All the well-voted answers are good ones.
I’ll just add a bit more for the purpose of clarity and perspective.
Health care in the U.S. is an insurance business. That means it is mostly B2B (business to business), not B2C (business to consumer). As individuals and families, we may tend on the whole to pay a portion of our largest medical expenses (doctors, hospitals, clinics, drugs), but most health care costs are paid by employers. And they are paid to insurance companies. While we should be stakeholders in this discussion, we are not.
There are only two paths around the current system, neither of which the U.S. has been willing to take.
One starts with the assumption that health care is a right and not a privilege, and to have the government manage the whole thing, to control costs, harmonize technologies and maximize accountability to the individuals who receive care.

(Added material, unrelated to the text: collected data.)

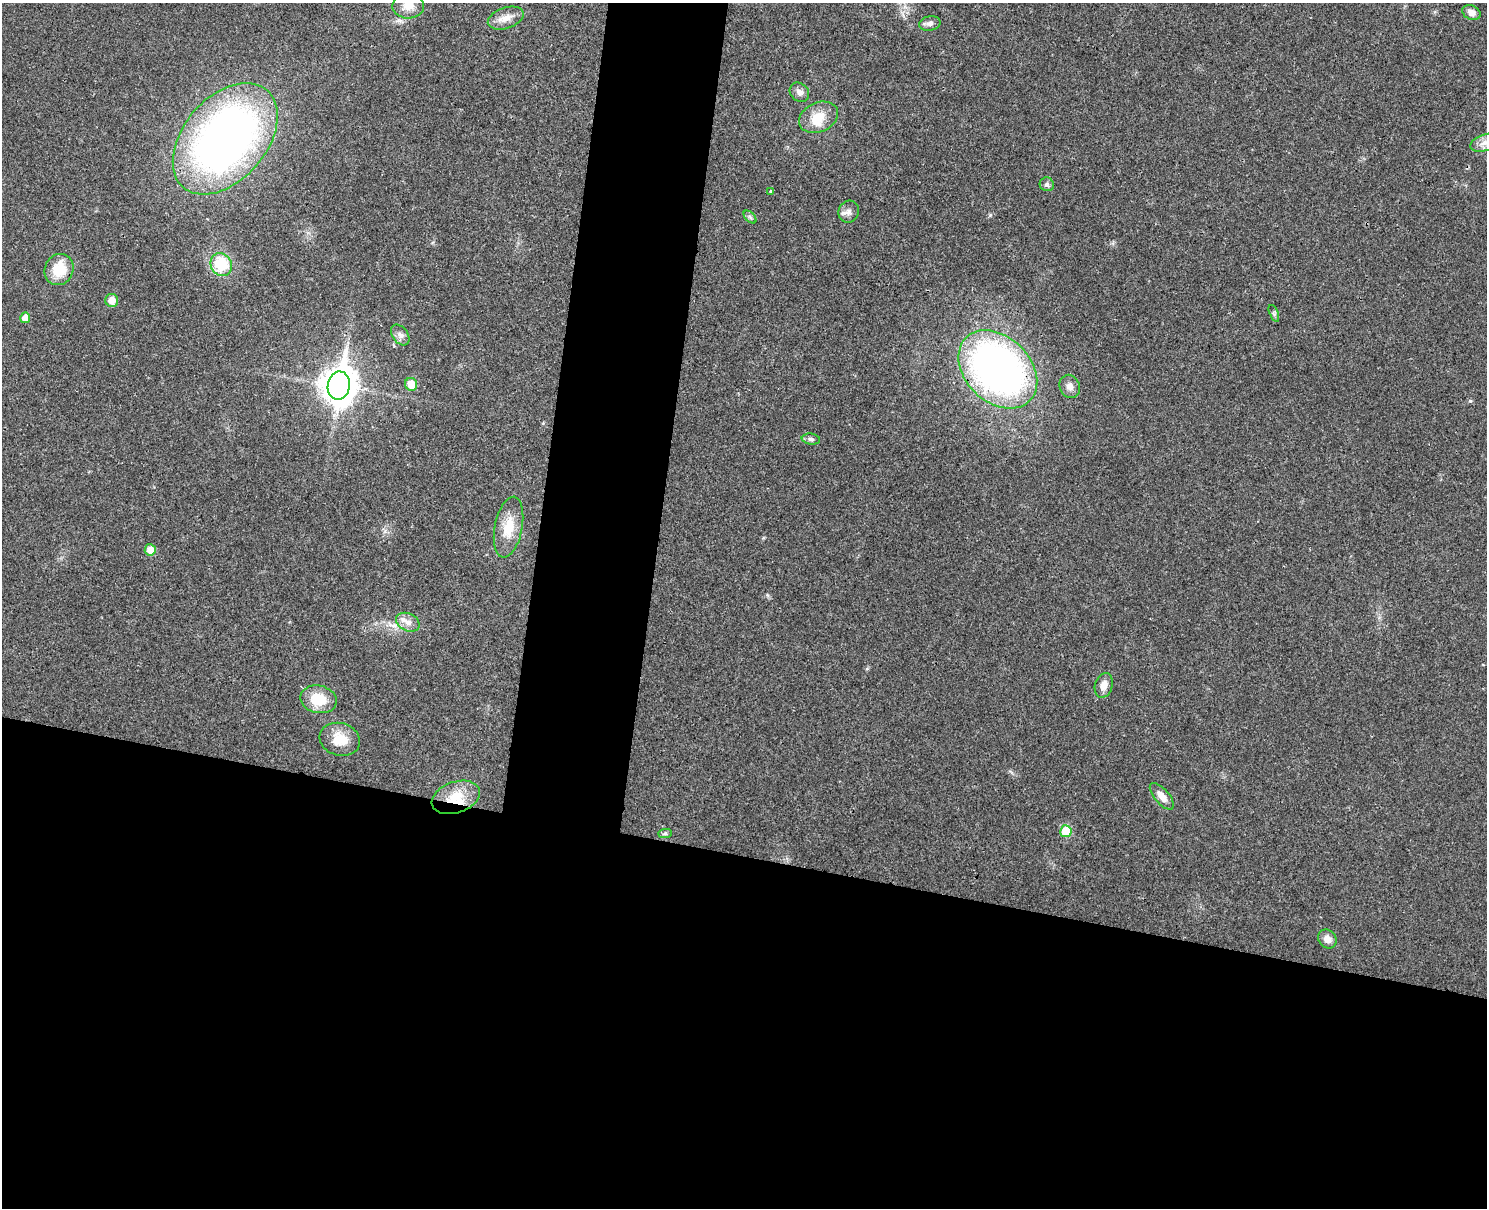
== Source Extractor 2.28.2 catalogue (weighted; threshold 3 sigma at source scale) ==
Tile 11 of 3 x 4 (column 2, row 4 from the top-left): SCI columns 1658-3142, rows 17-1222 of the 4917 x 4852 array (HDU 1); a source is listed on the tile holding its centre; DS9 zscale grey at full resolution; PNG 1489 x 1210 px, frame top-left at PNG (2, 3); each listed source drawn as its Kron ellipse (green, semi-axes under 4 px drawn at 4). Shown black and unused: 35% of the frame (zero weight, under 3 of 4 exposures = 6% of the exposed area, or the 3 px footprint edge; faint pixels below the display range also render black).
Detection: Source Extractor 2.28.2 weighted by HDU 2 'WHT'; one run over the whole footprint, this tile lists its part. Background 0.0314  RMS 0.0048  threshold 0.0215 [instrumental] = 3 sigma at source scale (4.5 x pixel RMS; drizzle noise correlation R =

This includes “single payer,” and is what most developed countries do.
The other starts with the assumption that health care is not a right, and to make the system, as far as possible, into a B2C one, in which everybody is on their own and insurance is available to individuals in large risk pools of their own making, rather than being tied to employers. This is more consistent with the direction the world is going, with more people both independent and self-employed.
The elephant in both rooms is risk calculations based on big data about every individual. When risk data (including DNA) about individuals can be fully (or sufficiently) known by insurance companies and health care providers, it will be possible for both to guess rather well what the forward costs of care for those individuals will be. There are no easy answers to what comes next, who should be responsible for what, or what the institutional frameworks should be. The one clear thing is that none of the existing or current imagined systems can fully deal with it. And that all political positions, especially those sustained by habit, loyalty and emotion, will mislead discussions.